[Dataset records]
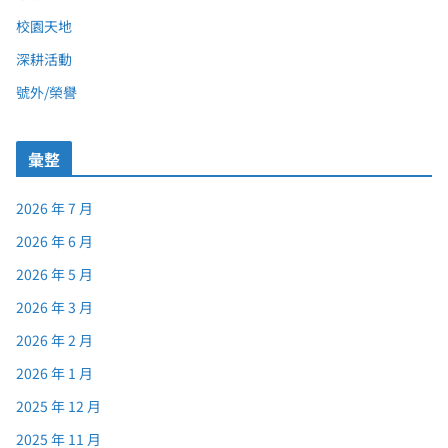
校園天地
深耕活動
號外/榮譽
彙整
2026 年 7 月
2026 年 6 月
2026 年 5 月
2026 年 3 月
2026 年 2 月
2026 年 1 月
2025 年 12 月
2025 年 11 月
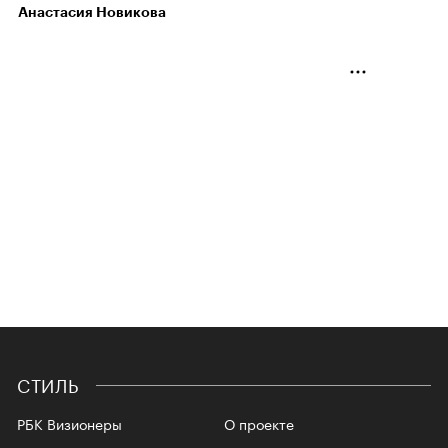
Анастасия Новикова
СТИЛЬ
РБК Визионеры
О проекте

REQUEST:
The finished copy should match the data above word for word and contain no pictures.

EXERCISE RESPONSE:
校園天地
深耕活動
號外/榮譽
彙整
2026 年 7 月
2026 年 6 月
2026 年 5 月
2026 年 3 月
2026 年 2 月
2026 年 1 月
2025 年 12 月
2025 年 11 月
Анастасия Новикова
СТИЛЬ
РБК Визионеры
О проекте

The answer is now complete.